Skip the pictures and write out, word for word, the lines below from the one with "各批次填报志愿前，应先根据《2022年山东省普通高校" through the one with "اختياراتك واستثماراتك ذكية", inclusive.

[Page-level text extractions]
-*-

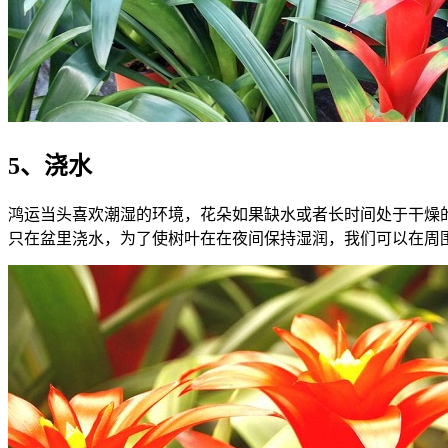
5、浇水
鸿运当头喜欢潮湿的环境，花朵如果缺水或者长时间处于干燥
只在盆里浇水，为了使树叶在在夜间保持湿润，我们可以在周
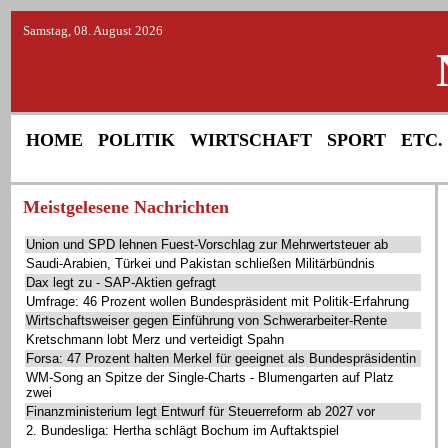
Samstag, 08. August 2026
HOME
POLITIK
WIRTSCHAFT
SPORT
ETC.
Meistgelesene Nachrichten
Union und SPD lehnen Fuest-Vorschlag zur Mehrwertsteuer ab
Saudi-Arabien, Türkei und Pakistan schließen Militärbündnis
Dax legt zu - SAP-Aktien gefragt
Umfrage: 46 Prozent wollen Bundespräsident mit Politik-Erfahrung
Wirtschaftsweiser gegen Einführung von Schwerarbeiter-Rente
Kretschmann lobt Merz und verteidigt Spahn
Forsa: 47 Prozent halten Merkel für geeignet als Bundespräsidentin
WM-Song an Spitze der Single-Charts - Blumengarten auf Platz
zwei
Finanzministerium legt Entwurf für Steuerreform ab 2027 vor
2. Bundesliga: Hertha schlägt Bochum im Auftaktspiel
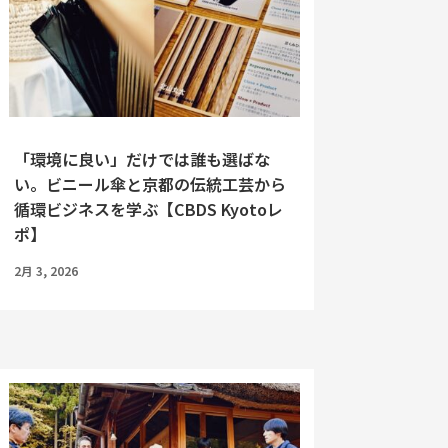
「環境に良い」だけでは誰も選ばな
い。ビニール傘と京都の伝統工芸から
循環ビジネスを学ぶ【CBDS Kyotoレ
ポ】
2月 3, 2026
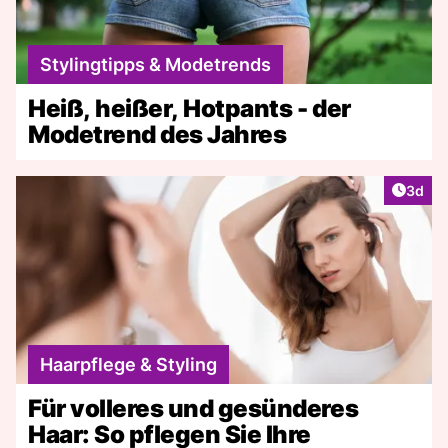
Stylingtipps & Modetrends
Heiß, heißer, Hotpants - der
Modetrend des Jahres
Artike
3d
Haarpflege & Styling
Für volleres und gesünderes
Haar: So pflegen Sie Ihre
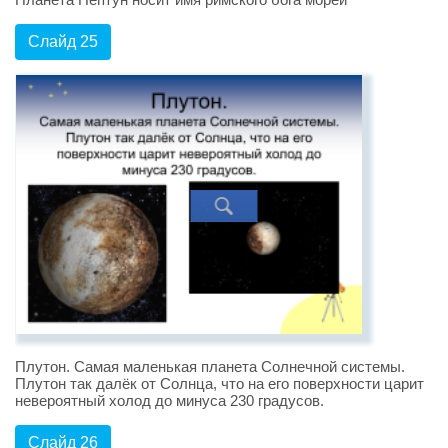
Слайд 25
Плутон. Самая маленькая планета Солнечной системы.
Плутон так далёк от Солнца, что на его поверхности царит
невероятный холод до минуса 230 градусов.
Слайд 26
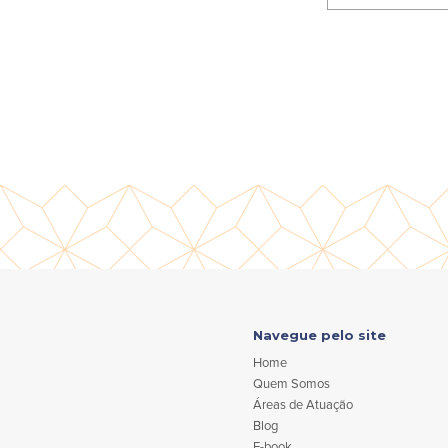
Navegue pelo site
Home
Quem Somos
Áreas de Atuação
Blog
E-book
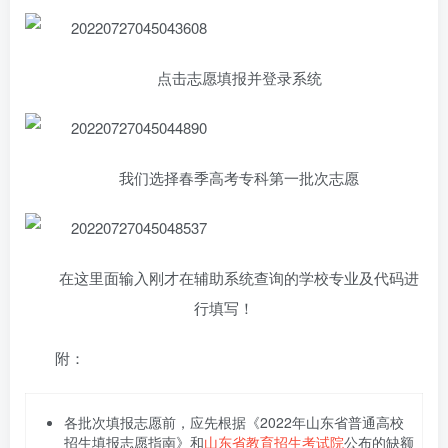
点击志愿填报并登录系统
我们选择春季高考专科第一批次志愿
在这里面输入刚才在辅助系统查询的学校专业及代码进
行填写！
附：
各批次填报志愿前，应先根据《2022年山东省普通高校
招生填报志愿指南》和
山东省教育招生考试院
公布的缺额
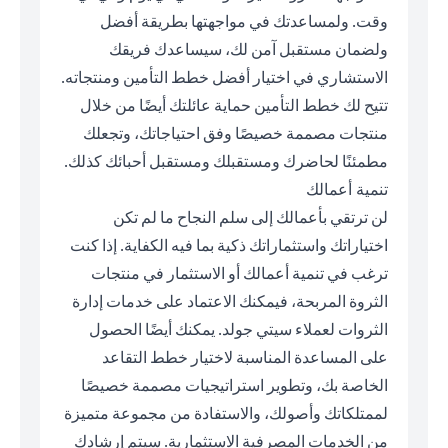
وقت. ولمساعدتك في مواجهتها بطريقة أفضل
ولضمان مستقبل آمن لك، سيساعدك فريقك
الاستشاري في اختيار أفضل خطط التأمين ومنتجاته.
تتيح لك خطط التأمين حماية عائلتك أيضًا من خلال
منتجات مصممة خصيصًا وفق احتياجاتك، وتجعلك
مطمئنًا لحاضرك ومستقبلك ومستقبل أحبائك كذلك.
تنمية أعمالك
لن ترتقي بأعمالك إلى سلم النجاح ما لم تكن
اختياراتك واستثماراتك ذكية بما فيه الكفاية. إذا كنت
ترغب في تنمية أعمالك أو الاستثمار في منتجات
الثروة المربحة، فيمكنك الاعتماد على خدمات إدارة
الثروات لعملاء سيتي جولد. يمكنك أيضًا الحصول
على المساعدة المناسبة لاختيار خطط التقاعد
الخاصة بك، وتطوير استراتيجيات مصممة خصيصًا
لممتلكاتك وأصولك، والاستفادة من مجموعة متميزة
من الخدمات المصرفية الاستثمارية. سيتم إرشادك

-*-

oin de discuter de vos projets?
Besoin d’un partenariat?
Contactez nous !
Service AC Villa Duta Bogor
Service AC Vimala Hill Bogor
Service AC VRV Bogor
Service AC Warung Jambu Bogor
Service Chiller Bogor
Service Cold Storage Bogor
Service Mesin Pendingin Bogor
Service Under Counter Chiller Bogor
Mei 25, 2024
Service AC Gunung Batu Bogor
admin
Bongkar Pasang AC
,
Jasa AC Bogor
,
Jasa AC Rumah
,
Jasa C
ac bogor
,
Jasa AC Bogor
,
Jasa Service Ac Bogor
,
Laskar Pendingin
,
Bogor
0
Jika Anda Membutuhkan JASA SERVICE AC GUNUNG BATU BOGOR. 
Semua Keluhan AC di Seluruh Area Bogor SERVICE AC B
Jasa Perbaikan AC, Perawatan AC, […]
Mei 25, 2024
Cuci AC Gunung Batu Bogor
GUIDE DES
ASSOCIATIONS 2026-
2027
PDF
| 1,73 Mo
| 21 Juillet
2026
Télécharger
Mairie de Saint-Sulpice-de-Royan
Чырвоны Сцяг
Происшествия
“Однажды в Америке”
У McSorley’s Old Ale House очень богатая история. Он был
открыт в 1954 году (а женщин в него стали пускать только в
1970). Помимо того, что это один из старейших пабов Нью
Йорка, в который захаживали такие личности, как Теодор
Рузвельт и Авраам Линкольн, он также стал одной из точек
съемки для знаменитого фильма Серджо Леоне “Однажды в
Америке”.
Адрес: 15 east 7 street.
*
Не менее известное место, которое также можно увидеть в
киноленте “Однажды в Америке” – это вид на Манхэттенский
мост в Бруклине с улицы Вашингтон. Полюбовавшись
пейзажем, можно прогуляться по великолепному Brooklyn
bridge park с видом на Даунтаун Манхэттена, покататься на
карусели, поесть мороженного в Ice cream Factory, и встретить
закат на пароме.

-*-

RESULT OF THIS EXERCISE:
各批次填报志愿前，应先根据《2022年山东省普通高校
招生填报志愿指南》和
山东省教育招生考试院
公布的缺额
وقت. ولمساعدتك في مواجهتها بطريقة أفضل
ولضمان مستقبل آمن لك، سيساعدك فريقك
الاستشاري في اختيار أفضل خطط التأمين ومنتجاته.
تتيح لك خطط التأمين حماية عائلتك أيضًا من خلال
منتجات مصممة خصيصًا وفق احتياجاتك، وتجعلك
مطمئنًا لحاضرك ومستقبلك ومستقبل أحبائك كذلك.
تنمية أعمالك
لن ترتقي بأعمالك إلى سلم النجاح ما لم تكن
اختياراتك واستثماراتك ذكية بما فيه الكفاية. إذا كنت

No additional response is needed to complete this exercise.